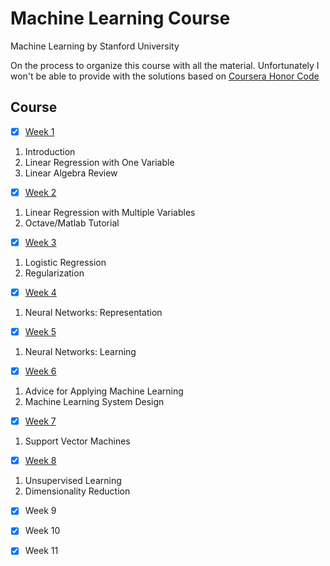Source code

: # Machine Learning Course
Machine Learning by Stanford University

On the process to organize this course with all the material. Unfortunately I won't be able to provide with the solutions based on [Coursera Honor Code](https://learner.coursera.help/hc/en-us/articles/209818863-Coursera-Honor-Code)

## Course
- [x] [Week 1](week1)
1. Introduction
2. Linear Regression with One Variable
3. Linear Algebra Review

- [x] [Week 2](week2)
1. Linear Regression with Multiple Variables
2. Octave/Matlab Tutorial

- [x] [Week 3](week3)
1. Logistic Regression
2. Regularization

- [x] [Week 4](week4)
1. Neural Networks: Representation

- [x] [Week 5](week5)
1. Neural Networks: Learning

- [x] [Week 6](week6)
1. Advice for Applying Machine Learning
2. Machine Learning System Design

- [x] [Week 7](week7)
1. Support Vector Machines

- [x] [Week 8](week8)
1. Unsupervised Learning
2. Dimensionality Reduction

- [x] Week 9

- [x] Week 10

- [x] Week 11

DESCRIPTION OF THE TASK
Among the lines above, find those that contain the word "Networks" and copy them.

SOLUTION BELOW
1. Neural Networks: Representation
1. Neural Networks: Learning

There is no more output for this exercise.